Although the architect lived for many years, he was reportedly never the same after his beloved companion died. This movement explores the abstract relationship between man and beast, and asks the age-old question: “Who is really the master? The man or the monkey?”
--Richard Danielpour
Scores
Reviews
Richard Danielpour's Fourth String Quartet subtitled "Apparitions" is a piece with a big heart, which it wears on its sleeve. It made a strong impression at its world premiere, in a meticulous and soulful performance by the American String Quartet -- for which it was composed on commission for the Friends of Chamber Music's 25-year celebration this season.
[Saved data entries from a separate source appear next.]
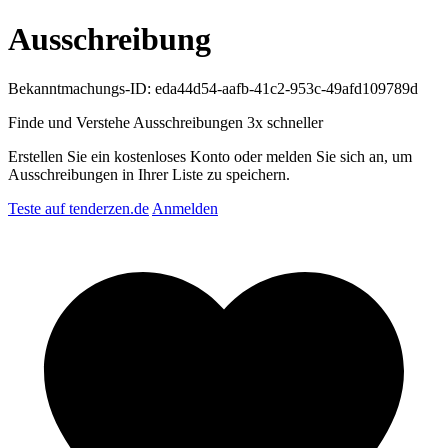
Ausschreibung
Bekanntmachungs-ID: eda44d54-aafb-41c2-953c-49afd109789d
Finde und Verstehe Ausschreibungen
3x schneller
Erstellen Sie ein kostenloses Konto oder melden Sie sich an, um
Ausschreibungen in Ihrer Liste zu speichern.
Teste auf tenderzen.de
Anmelden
Ostensibly a series of dreams, ghost tales and real-life experiences, the quartet is cast in a Bartok-like five-movement design, with a rhapsodic central slow movement flanked by two raucous scherzos, which are in turn flanked by passionate but introverted ruminations. By the end of the 30-minute piece we realized that "Apparitions" was indeed a piece of music...Danielpour infused [his] new quartet with heart and craft.
As a piece of craftsmanship it is impeccable, with all of the carefully measured but always palpable emotional content with which the composer has made an indelible mark on contemporary American music. Its language is tonal, but with ample dissonance and Bartokian excursions that always seem to arrive squarely on a tonic chord.
For the final concert of its season, the New Jersey Symphony returned to familiar territory, with Zdenek Macal and another new work by composer Richard Danielpour. Back in 1997, this was the same team that helped inaugurate the orchestra's new home at the New Jersey Performing Arts Center, and it must be said that the combination has lost not of its potency since then.
The world premiere of Danielpour's APPARITIONS [was] an orchestrated version for strings and percussion of his STRING QUARTET NO. 4. The score translates well to the larger format, with its odd mix of supernatural themes and lyrical string writing...It's a work with delicious [and] shadowy material.